Recognized as one of Greater Toronto's Top Employers (2021):
By Richard Yerema and Kristina Leung, Mediacorp Canada Inc. staff editors (Dec 3, 2020)
Here are some of the reasons why Credit Valley Conservation Authority / CVC was selected as one of Greater Toronto's Top Employers (2021):
- CVC recently revised its family-friendly benefits, increasing maternity leave top-up for new mothers from six to 15 weeks and adding parental top-up for fathers and adoptive parents (to 75 per cent of salary for up to seven weeks)
- CVC helps employees plan securely for the future with a defined benefit pension plan and retirement planning assistance, and also offers phased-in work options to help those nearing retirement manage their transition
- CVC offers development opportunities for individuals at various stages of their career, from paid internships and co-op placements for those just starting out, to mentoring and subsidies for tuition and professional accreditation for those looking to build their skills
Recognized as one of Canada's Greenest Employers (2020):
By Richard Yerema and Chantel Watkins, Mediacorp Canada Inc. staff editors (Jun 15, 2020)
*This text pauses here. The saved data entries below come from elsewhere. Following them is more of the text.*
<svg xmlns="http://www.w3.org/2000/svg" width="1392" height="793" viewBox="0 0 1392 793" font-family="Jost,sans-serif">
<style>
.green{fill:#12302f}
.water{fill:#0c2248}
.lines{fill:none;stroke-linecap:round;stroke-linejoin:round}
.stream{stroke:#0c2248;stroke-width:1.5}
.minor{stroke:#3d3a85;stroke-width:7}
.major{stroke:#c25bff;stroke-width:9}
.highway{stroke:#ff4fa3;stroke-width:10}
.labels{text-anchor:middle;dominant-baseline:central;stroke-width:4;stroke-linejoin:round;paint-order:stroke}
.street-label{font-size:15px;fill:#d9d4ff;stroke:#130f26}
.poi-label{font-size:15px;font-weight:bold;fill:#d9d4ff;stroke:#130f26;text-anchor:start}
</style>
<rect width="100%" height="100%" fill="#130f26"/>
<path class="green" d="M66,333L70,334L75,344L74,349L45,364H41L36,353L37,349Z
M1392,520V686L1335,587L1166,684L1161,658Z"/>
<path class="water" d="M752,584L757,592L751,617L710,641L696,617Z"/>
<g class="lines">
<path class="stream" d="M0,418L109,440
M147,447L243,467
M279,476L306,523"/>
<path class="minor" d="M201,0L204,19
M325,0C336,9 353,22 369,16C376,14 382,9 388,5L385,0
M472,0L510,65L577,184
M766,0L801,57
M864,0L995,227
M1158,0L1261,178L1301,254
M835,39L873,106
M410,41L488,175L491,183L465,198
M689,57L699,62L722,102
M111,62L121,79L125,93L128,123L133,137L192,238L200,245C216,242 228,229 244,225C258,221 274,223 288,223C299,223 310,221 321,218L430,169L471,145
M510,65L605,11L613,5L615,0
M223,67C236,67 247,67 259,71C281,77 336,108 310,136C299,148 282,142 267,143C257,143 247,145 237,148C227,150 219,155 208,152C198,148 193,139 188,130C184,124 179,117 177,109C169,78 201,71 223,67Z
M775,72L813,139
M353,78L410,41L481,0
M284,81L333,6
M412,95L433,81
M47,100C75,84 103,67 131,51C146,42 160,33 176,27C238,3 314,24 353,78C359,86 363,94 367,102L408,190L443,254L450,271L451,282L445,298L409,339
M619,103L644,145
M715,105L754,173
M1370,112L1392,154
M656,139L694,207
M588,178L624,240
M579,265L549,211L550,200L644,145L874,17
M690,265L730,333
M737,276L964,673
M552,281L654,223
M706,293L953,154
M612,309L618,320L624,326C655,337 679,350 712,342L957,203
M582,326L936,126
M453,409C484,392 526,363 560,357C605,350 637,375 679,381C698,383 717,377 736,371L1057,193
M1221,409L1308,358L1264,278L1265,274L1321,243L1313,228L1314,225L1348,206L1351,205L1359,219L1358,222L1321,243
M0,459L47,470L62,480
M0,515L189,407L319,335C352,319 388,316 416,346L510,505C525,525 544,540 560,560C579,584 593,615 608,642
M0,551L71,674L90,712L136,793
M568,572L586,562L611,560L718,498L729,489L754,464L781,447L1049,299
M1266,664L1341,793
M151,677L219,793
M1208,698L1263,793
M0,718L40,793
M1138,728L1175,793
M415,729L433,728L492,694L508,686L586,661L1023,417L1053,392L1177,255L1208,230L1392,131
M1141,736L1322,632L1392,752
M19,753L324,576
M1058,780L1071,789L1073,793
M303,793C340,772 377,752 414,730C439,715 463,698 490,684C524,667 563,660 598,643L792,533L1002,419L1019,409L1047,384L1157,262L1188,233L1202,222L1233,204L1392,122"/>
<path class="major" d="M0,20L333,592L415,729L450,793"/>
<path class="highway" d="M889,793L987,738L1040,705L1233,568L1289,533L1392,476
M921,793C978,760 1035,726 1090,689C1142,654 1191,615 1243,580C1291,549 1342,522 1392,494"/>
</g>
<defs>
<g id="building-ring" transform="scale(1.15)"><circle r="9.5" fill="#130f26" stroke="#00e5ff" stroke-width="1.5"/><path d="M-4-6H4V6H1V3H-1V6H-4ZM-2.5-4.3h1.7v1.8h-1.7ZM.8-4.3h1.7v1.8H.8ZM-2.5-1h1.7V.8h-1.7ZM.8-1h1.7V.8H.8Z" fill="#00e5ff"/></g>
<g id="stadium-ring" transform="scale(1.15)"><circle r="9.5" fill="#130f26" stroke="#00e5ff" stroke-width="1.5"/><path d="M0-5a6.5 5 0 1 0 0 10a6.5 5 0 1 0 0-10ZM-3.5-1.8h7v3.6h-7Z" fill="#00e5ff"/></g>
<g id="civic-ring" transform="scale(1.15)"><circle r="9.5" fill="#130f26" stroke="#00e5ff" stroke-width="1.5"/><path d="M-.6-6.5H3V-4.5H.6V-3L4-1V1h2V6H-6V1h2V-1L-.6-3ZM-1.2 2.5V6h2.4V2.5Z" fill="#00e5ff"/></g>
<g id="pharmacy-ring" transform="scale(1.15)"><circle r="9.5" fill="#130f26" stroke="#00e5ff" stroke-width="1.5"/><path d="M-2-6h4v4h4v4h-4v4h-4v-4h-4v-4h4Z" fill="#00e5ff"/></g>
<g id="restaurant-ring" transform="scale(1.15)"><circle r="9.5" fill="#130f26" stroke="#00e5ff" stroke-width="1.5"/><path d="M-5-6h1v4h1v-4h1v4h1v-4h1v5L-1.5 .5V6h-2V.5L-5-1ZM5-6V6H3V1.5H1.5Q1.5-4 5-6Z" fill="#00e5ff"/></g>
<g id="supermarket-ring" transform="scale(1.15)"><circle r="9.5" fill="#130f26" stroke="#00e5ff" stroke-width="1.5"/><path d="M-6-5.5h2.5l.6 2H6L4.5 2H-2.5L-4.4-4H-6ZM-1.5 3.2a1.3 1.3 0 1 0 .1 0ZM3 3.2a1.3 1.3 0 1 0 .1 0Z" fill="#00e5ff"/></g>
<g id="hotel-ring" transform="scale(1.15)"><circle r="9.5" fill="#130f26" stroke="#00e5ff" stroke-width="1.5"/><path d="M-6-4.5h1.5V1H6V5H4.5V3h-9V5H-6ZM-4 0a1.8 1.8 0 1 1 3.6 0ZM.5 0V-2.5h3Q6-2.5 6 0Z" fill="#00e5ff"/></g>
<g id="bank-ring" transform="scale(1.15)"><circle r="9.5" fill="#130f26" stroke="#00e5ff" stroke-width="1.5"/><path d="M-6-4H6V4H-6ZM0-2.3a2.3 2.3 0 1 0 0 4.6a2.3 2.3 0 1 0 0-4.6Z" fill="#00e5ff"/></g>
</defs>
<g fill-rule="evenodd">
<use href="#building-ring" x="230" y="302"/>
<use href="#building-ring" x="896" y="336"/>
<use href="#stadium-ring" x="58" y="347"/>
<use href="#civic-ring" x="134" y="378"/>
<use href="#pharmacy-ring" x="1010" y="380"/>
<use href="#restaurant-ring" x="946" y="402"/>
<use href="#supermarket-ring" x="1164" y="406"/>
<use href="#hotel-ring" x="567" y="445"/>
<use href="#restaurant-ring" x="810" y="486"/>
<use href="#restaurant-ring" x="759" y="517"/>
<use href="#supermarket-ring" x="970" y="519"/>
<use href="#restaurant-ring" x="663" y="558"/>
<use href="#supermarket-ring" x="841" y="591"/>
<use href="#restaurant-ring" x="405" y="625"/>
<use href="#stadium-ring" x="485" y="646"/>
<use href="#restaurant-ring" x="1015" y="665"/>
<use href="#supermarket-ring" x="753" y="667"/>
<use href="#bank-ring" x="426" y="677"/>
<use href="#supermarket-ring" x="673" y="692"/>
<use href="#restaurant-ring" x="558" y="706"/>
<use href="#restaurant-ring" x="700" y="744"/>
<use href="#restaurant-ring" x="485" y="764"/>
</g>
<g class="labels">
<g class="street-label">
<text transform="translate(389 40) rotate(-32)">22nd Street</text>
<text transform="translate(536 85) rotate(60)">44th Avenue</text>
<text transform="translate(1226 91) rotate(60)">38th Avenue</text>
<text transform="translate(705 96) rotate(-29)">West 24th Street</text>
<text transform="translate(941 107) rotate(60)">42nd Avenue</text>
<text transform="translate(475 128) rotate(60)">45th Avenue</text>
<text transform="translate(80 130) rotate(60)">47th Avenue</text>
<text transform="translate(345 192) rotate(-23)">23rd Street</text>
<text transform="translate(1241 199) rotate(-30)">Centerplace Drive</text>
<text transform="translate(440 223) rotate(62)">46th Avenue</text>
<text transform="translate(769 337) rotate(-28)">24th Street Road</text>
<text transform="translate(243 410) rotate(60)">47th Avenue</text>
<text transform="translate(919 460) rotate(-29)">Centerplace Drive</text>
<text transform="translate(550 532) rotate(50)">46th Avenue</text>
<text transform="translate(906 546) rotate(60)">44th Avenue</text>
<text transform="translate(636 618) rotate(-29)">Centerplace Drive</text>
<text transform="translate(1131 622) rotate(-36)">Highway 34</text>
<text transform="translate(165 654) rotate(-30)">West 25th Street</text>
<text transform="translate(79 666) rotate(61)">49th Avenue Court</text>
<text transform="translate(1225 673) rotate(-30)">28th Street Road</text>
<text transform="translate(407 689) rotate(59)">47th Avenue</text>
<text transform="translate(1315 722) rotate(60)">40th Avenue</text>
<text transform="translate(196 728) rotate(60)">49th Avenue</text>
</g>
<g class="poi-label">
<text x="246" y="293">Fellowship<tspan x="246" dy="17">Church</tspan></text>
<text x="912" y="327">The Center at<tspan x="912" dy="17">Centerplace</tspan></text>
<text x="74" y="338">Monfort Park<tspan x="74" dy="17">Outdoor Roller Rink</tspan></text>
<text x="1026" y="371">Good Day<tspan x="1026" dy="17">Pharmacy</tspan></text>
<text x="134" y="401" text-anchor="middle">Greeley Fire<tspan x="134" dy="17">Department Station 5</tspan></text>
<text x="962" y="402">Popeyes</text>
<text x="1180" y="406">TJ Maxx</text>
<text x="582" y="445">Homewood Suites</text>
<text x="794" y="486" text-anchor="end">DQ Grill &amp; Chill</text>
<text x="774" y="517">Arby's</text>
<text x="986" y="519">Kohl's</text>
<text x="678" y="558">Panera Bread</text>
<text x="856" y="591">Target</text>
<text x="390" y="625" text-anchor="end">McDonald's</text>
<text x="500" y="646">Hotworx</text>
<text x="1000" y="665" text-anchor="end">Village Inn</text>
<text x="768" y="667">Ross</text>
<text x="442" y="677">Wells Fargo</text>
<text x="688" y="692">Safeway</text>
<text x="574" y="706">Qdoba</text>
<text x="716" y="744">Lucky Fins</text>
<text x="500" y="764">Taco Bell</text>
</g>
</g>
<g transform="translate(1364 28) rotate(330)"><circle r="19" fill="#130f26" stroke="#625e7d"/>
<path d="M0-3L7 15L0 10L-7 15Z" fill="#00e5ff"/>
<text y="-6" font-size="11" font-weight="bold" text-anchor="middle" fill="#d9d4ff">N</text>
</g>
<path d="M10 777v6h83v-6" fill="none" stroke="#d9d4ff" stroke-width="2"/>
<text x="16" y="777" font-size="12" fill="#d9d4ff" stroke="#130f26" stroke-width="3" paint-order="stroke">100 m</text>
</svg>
Here are some of the reasons why Credit Valley Conservation Authority / CVC was selected as one of Canada's Greenest Employers (2020):
- Credit Valley Conservation Authority uses the TerraCycle collection program to capture additional recyclables such as pens and pencils -- and the Authority has even set up its own organic composting where no municipal organic program is available and has established an employee uniform recycling and re-use program
- Credit Valley Conservation Authority's building footprint includes a LEED Gold-certified head office that includes many features, including LED motion-controlled lighting, in-floor radiant heating, louver window coverings to assist in passive heating and cooling, recyclable carpeting (from Interface), new "smart blue roof" technology to help manage stormwater systems -- and across the authority, some facilities are Bullfrog powered to help offset energy use
People at CVC share a passion for the environment
Marlene Ferreira was a mid-career professional when she saw a job opening at Credit Valley Conservation (CVC) that intrigued her. She could advance her career while expanding her horizons in a sector that was new to her.
Soon after being hired, she realized that CVC delivers more than the benefits and work-life balance that had also attracted her. It draws people with a sense of purpose about nature. “People are very passionate about the environment and the work we do here,” says Ferreira, senior manager, human resources.
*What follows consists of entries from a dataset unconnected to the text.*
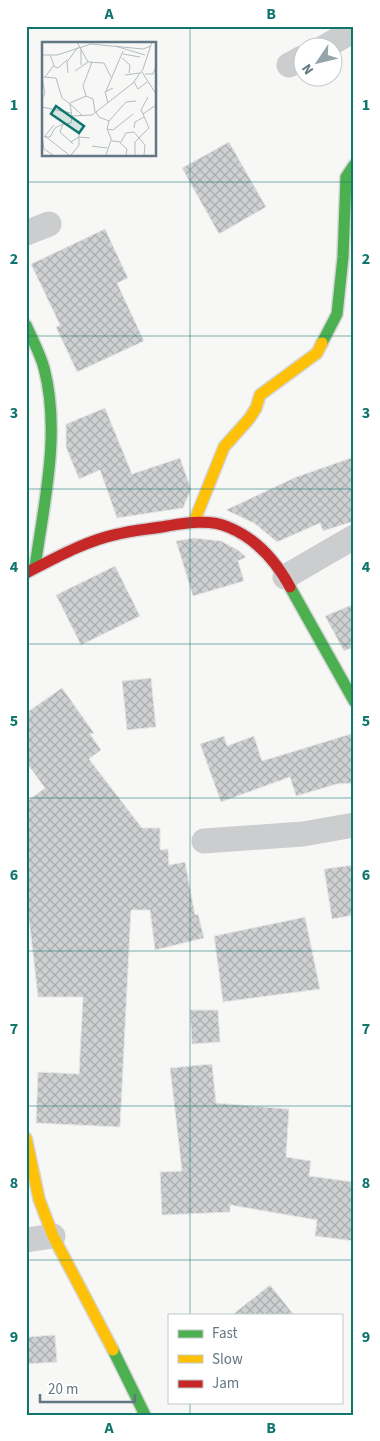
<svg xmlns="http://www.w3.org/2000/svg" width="380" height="1441" font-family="'Source Sans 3',sans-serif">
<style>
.building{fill:url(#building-cross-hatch);stroke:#e6e6e6}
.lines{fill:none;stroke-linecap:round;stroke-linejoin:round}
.fast-casing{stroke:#d4d5d6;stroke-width:14}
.slow-casing{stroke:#d4d5d6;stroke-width:14}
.jam-casing{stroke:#d4d5d6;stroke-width:14}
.street{stroke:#cccdce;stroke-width:25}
.fast{stroke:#4caf50;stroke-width:11}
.slow{stroke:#ffc107;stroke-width:11}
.jam{stroke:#c62828;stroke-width:11}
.grid{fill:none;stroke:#0f766e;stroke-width:1;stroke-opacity:0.55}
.inset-road{fill:none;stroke:#b2bcc1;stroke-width:1}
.view{fill:#0f766e;fill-opacity:0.15;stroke:#0f766e;stroke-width:2.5}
.inset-edge{fill:none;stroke:#617783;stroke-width:2.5}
.neatline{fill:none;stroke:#0f766e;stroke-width:2}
.grid-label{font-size:16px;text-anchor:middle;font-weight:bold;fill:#0f766e}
</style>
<defs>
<pattern id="building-cross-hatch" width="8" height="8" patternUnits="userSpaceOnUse" patternTransform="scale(1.25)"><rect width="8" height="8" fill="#ced0d1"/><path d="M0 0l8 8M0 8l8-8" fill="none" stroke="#abaeaf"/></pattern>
</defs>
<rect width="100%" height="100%" fill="#f7f7f6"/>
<g class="building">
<path d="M229 142 266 207 219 234 182 168Z"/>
<path d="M105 229 128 278 117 283 144 341 77 372 56 327 60 325 31 264Z"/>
<path d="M105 408 132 474 180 458 191 489 183 508 117 518 100 470 79 479 66 447V424Z"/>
<path d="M354 457V521L323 531 320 523 277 542 254 523 226 510 296 477Z"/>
<path d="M194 538 221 541 238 550 246 557 238 561 244 581 193 596 176 541Z"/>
<path d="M115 566 140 616 81 645 56 595Z"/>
<path d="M354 604V647L344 651 325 616Z"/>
<path d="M151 678 156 727 127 730 122 681Z"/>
<path d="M62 688 94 733 90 734 101 750 89 759 142 828H160V850L168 849 169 865 185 862 195 915 198 914 204 938 155 950 150 910H131L120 1127 36 1123 38 1072 79 1074 83 997H38L26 893V802L45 788 26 762V713Z"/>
<path d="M354 733V783L337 784 296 796 290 777 221 802 200 744 224 736 227 746 254 736 262 761Z"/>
<path d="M354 865V915L332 919 324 869Z"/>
<path d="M305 917 320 989 223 1002 214 936Z"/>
<path d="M190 1010H218L220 1042 192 1044Z"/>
<path d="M212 1064 216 1103 289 1109 286 1157 311 1161 309 1176 354 1182V1241L315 1236 317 1220 230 1205V1212L162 1215 160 1172 182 1171 170 1068Z"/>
<path d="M270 1285 294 1315H232Z"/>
<path d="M55 1335 57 1362 26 1364V1337Z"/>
</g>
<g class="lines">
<g class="fast-casing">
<g id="fast">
<path d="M26 325C32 339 40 353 44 368 61 432 44 503 35 567"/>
<path d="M322 343 337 314 343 257 346 177 354 165"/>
<path d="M290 587 354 701"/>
<path d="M113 1350 145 1415"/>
</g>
</g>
<g class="slow-casing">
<g id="slow">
<path d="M194 522 224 447 249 419 256 408 260 395 317 353 322 343"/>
<path d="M26 1138 39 1199 53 1236 113 1350"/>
</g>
</g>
<g class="jam-casing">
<path id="jam" d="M26 573C55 558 85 541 118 534 134 530 151 529 167 526 186 523 210 519 228 527 255 538 276 561 290 587"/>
</g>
<g class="street">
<path d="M323 48 354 30"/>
<path d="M289 65 302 58"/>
<path d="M26 233 49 224"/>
<path d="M285 577 354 537"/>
<path d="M204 841 303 834 354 825"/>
<path d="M26 1240 53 1236"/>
</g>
<use href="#fast" class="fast"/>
<use href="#slow" class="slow"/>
<use href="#jam" class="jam"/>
</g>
<path class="grid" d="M190 26V1315M26 182H354M26 336H354M26 489H354M26 644H354M26 798H354M26 951H354M26 1106H354M26 1260H354M190 1402V1415"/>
<g transform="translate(42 42)">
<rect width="114" height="114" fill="#f7f7f6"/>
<path class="inset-road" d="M35 0 46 20 62 21 69 35M73 4 103 13M39 7V23M81 12 98 15M0 13H15L49 2 101 7 109 4M80 16 88 23 87 31M50 20 41 44 44 54 51 57 53 70M11 24 16 26 25 18M33 29 46 20M100 30 114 52M26 31 25 20 36 5M103 32H111L114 24M83 33 98 31M0 35 14 36 20 56 28 62 30 74 50 73 91 41 101 27 110 0M0 35 3 52 0 56M3 35 12 23 8 13M92 40 96 47 105 40M64 49 81 9M28 61 44 54M66 61 63 50 71 46M28 62 41 74M0 65 29 71M54 70 57 75 67 79 65 87 70 99 79 100 84 91 92 90 103 103 102 113M101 72 99 68 106 55M30 74 29 81 21 82 18 90 31 102M67 79 84 60 94 59M92 86 93 80 102 75M65 87 71 88 91 72M0 94 2 107 11 113M3 94 27 113M2 95 12 83M3 95H8L13 86 21 82M29 100 37 95 48 96M78 101 85 107 84 113M50 104 65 106M29 113 37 103V89M64 113 69 98M93 113V100L107 86 101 72 114 63"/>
<path class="view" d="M14 64 42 84 37 91 9 72Z"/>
<rect width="114" height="114" class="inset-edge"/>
</g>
<rect width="380" height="1441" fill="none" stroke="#ffffff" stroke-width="55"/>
<rect x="168" y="1314" width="175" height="90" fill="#ffffff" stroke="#c0c9cd"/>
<rect x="178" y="1330" width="25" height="8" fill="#4caf50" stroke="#c0c9cd"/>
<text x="212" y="1338" font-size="15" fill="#617783">Fast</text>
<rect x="178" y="1355" width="25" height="8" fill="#ffc107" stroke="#c0c9cd"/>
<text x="212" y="1364" font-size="15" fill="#617783">Slow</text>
<rect x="178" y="1380" width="25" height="8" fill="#c62828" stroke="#c0c9cd"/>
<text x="212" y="1388" font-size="15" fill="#617783">Jam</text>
<g transform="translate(318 62) rotate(235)"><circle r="24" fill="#ffffff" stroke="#c0c9cd"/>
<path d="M0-4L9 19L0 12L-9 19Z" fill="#96a4ab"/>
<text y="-8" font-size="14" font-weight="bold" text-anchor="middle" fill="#617783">N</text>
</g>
<path d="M40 1394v8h95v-8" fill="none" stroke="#617783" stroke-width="2.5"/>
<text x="48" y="1394" font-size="15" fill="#617783" stroke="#ffffff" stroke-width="4" paint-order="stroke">20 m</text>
<rect x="28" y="28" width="324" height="1386" class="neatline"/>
<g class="grid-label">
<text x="109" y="19">A</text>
<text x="271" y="19">B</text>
<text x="14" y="110">1</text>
<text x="366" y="110">1</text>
<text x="14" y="264">2</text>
<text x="366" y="264">2</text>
<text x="14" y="418">3</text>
<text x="366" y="418">3</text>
<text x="14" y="572">4</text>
<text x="366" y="572">4</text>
<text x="14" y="726">5</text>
<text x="366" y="726">5</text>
<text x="14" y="880">6</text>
<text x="366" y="880">6</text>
<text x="14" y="1034">7</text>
<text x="366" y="1034">7</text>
<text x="14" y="1188">8</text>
<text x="366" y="1188">8</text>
<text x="14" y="1342">9</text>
<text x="366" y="1342">9</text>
<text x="109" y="1433">A</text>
<text x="271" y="1433">B</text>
</g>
</svg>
CVC is one of 36 conservation authorities in Ontario mandated to protect, restore and manage the water, land and natural habitats of the province’s watersheds. CVC is responsible for the Credit River watershed stretching from the headwaters in Orangeville, Ont., through Canada’s fastest-growing cities, including Brampton and Caledon, to the shores of Lake Ontario. Its head office is in the very urban city of Mississauga, while agricultural lands and unspoiled terrain predominate further north.
With some 220 full-time employees, CVC offers careers in fields ranging from science, engineering and urban planning, to HR, community outreach and parks maintenance. But whatever their backgrounds, says Ferreira, they’re committed to CVC’s vision of a “thriving environment that protects, connects, and sustains us.”
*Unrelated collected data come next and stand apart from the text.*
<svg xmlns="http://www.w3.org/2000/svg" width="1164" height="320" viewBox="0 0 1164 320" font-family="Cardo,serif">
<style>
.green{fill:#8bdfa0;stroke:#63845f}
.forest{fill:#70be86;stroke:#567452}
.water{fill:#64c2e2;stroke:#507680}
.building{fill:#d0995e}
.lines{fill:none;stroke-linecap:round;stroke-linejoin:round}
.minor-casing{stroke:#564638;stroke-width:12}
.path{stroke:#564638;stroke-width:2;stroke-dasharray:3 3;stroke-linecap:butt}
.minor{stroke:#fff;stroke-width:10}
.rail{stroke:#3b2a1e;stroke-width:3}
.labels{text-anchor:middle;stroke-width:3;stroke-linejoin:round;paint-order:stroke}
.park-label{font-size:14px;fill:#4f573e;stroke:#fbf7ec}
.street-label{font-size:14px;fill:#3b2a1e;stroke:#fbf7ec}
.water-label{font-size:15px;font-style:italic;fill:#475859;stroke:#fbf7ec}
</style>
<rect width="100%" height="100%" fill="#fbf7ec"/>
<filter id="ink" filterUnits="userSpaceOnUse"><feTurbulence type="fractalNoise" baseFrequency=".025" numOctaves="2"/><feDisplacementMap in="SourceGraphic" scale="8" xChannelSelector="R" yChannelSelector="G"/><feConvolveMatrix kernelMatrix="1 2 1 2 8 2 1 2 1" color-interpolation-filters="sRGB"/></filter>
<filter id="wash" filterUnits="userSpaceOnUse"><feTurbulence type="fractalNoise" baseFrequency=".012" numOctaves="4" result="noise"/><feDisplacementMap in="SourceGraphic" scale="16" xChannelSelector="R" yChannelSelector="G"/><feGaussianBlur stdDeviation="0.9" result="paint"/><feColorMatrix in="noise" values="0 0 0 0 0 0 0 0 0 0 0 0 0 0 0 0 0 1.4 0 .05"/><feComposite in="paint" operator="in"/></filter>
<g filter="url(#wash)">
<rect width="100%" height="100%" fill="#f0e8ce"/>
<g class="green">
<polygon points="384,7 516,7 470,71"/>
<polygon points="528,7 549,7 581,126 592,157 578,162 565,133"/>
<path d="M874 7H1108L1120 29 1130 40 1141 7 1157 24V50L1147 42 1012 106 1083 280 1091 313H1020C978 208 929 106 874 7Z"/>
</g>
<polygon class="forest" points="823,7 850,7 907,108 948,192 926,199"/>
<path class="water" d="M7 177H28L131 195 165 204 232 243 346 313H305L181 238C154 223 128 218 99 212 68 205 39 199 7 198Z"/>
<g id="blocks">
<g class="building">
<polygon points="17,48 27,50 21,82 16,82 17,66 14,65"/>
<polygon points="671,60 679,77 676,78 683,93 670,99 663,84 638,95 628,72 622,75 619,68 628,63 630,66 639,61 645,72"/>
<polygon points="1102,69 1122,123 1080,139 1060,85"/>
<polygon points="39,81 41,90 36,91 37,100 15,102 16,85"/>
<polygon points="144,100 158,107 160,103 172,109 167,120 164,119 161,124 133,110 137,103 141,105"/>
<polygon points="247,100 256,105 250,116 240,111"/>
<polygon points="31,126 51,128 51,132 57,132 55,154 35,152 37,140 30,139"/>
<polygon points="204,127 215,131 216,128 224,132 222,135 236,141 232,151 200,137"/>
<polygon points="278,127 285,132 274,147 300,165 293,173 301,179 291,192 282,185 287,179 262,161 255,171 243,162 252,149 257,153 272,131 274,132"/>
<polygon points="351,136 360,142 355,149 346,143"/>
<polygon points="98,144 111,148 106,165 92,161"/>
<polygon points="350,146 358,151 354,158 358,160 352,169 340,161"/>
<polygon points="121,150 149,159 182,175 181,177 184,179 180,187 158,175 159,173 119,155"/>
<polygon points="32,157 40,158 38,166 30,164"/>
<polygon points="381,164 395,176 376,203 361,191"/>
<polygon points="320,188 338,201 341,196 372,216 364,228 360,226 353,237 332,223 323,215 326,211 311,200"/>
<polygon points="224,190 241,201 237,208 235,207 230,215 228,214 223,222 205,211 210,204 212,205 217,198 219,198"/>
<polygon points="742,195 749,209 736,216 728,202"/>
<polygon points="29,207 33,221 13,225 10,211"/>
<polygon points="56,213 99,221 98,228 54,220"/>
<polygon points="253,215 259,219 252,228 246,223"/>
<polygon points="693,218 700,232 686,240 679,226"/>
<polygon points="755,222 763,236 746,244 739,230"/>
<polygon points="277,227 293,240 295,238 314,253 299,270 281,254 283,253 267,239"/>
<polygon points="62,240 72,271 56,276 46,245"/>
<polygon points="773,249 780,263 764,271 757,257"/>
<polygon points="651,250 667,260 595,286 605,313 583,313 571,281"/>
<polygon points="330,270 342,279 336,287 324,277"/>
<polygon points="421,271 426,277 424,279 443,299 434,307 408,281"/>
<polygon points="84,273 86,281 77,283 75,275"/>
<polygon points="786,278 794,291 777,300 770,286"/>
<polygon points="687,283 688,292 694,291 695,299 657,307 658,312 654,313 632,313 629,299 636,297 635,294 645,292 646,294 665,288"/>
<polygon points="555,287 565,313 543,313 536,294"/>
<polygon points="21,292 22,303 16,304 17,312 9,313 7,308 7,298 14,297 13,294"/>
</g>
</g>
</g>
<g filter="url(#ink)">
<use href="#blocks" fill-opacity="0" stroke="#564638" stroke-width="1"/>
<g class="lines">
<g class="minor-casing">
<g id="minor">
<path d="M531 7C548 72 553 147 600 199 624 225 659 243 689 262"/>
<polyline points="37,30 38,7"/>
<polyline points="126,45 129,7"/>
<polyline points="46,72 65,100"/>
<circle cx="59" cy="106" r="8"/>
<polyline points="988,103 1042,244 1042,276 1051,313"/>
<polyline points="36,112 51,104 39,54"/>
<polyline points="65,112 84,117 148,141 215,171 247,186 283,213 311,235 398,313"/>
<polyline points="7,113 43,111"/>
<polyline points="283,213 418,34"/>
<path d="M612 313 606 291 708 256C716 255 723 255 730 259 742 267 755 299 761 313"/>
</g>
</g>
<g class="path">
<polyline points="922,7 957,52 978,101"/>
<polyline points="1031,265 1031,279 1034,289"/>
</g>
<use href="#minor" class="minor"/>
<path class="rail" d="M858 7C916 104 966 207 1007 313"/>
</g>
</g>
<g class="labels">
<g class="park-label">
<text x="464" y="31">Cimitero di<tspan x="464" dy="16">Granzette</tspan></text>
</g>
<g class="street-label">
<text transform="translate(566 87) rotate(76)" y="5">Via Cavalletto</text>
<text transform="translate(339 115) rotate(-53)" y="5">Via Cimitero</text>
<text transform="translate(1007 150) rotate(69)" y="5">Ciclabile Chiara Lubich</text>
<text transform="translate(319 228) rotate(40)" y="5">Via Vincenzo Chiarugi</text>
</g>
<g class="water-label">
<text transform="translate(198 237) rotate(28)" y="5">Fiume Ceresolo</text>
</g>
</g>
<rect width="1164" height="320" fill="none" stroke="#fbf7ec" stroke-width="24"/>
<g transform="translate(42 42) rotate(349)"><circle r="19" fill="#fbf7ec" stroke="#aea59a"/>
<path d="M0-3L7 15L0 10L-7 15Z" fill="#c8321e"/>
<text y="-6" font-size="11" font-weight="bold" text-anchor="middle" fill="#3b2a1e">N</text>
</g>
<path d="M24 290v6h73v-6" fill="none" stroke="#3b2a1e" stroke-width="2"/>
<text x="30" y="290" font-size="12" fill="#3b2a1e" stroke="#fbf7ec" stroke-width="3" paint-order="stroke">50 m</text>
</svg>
Green initiatives led by employees reflect that passion. They developed, for instance, a program to re-use uniforms, reducing the need for new ones, and created measures to reduce bird strikes on CVC buildings. Employees also participate in volunteer events, including pulling invasive plants like garlic mustard.
Established in 1954, CVC is facing new challenges in the 21st century. It’s leading the way with partners and volunteers to help communities adapt to and mitigate the effects of climate change. Its role is increasingly important. For Jason Igras, coordinator, climate change science, that means leading by example: “It’s about walking the talk.”
An initial risk assessment indicated that while CVC is doing many things well, there’s room for improvement, Igras says. As part of its Corporate Social Responsibility Strategy, the organization is monitoring its processes and reporting on progress.
Igras is also working on CVC’s multi-year transition to a lower emissions future. Finding ways to improve all day-to-day operations will feature prominently, he says. Switching to new printing software in 2019 reduced useless printing by 120,000 pages from April to August.
“When it comes to reducing greenhouse gas emissions, people often think about big changes like removing smokestacks,” Igras says. “But personal choices like carpooling or reusable plates and cutlery help reduce energy use.”